Work to complete
Reproduce, line for line and without any change, the text that accompanies every item below. Omit the pictures from your answer.

-*-*-

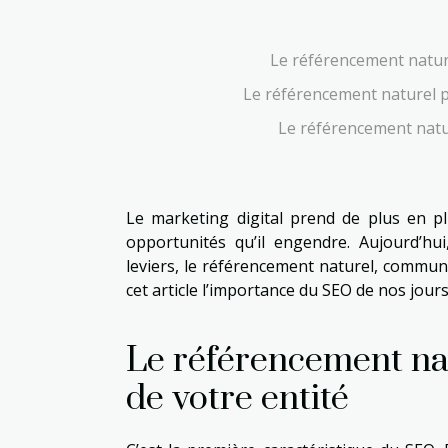
Le référencement naturel
Le référencement naturel po
Le référencement natu
Le marketing digital prend de plus en p
opportunités qu’il engendre. Aujourd’hui
leviers, le référencement naturel, commu
cet article l’importance du SEO de nos jours
Le référencement natu
de votre entité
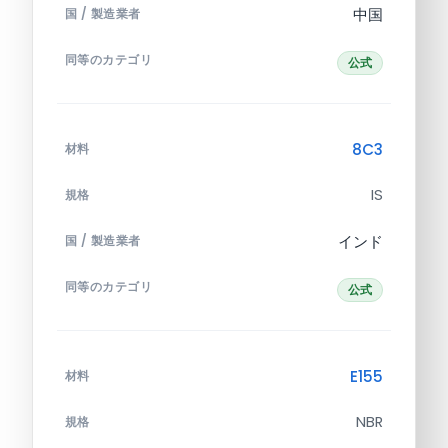
中国
国 / 製造業者
同等のカテゴリ
公式
8C3
材料
IS
規格
インド
国 / 製造業者
同等のカテゴリ
公式
E155
材料
NBR
規格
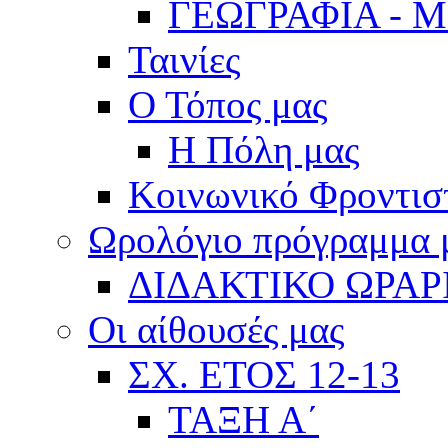
ΓΕΩΓΡΑΦΙΑ - 
Ταινίες
Ο Τόπος μας
Η Πόλη μας
Κοινωνικό Φροντισ
Ωρολόγιο πρόγραμμα
ΔΙΔΑΚΤΙΚΟ ΩΡΑΡ
Οι αίθουσές μας
ΣΧ. ΕΤΟΣ 12-13
ΤΑΞΗ Α΄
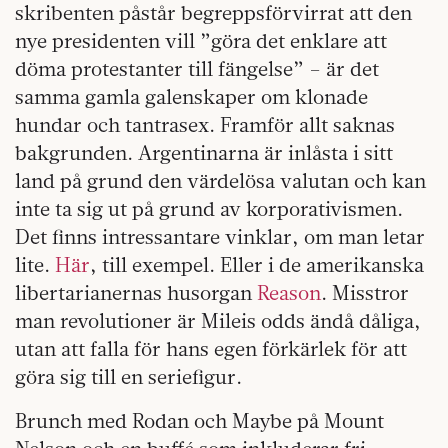
skribenten påstår begreppsförvirrat att den
nye presidenten vill ”göra det enklare att
döma protestanter till fängelse” – är det
samma gamla galenskaper om klonade
hundar och tantrasex. Framför allt saknas
bakgrunden. Argentinarna är inlåsta i sitt
land på grund den värdelösa valutan och kan
inte ta sig ut på grund av korporativismen.
Det finns intressantare vinklar, om man letar
lite.
Här
, till exempel. Eller i de amerikanska
libertarianernas husorgan
Reason
. Misstror
man revolutioner är Mileis odds ändå dåliga,
utan att falla för hans egen förkärlek för att
göra sig till en seriefigur.
Brunch med Rodan och Maybe på Mount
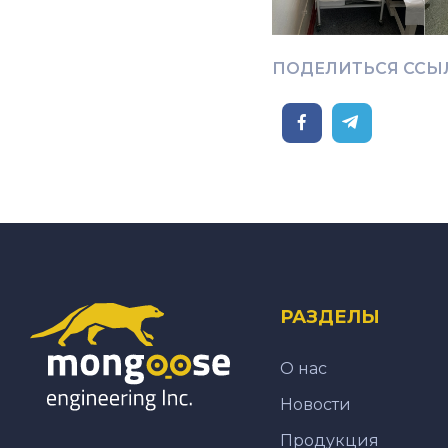
ПОДЕЛИТЬСЯ ССЫ
РАЗДЕЛЫ
О нас
Новости
Продукция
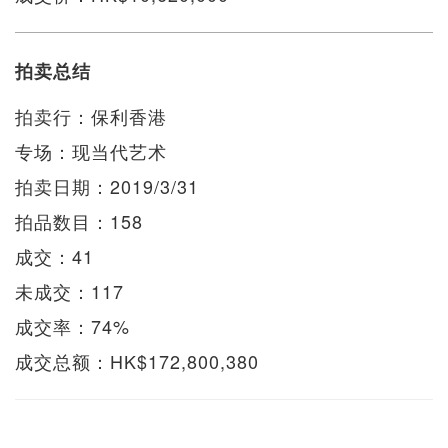
拍卖总结
拍卖行：保利香港
专场：现当代艺术
拍卖日期：2019/3/31
拍品数目：158
成交：41
未成交：117
成交率：74%
成交总额：HK$172,800,380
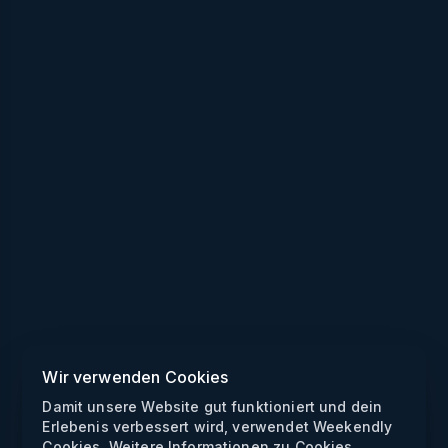
Wir verwenden Cookies
Damit unsere Website gut funktioniert und dein
Erlebenis verbessert wird, verwendet Weekendly
Cookies. Weitere Informationen zu Cookies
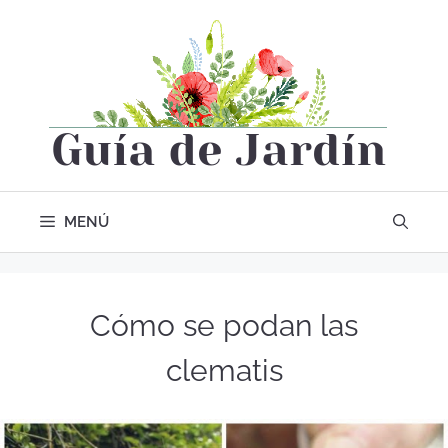
MENÚ
Cómo se podan las
clematis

-*-*-

Response
Le référencement naturel
Le référencement naturel po
Le référencement natu
Le marketing digital prend de plus en p
opportunités qu’il engendre. Aujourd’hui
leviers, le référencement naturel, commu
cet article l’importance du SEO de nos jours
Le référencement natu
de votre entité
中国
国 / 製造業者
同等のカテゴリ
公式
8C3
材料
IS
規格
インド
国 / 製造業者
同等のカテゴリ
公式
E155
材料
NBR
規格
ΓΕΩΓΡΑΦΙΑ - 
Ταινίες
Ο Τόπος μας
Η Πόλη μας
Κοινωνικό Φροντισ
Ωρολόγιο πρόγραμμα
ΔΙΔΑΚΤΙΚΟ ΩΡΑΡ
Οι αίθουσές μας
ΣΧ. ΕΤΟΣ 12-13
ΤΑΞΗ Α΄
skribenten påstår begreppsförvirrat att den
nye presidenten vill ”göra det enklare att
döma protestanter till fängelse” – är det
samma gamla galenskaper om klonade
hundar och tantrasex. Framför allt saknas
bakgrunden. Argentinarna är inlåsta i sitt
land på grund den värdelösa valutan och kan
inte ta sig ut på grund av korporativismen.
Det finns intressantare vinklar, om man letar
lite.
Här
, till exempel. Eller i de amerikanska
libertarianernas husorgan
Reason
. Misstror
man revolutioner är Mileis odds ändå dåliga,
utan att falla för hans egen förkärlek för att
göra sig till en seriefigur.
Brunch med Rodan och Maybe på Mount
ПОДЕЛИТЬСЯ ССЫ
РАЗДЕЛЫ
О нас
Новости
Продукция
拍卖总结
拍卖行：保利香港
专场：现当代艺术
拍卖日期：2019/3/31
拍品数目：158
成交：41
未成交：117
成交率：74%
成交总额：HK$172,800,380
Wir verwenden Cookies
Damit unsere Website gut funktioniert und dein
Erlebenis verbessert wird, verwendet Weekendly
Cookies. Weitere Informationen zu Cookies
MENÚ
Cómo se podan las
clematis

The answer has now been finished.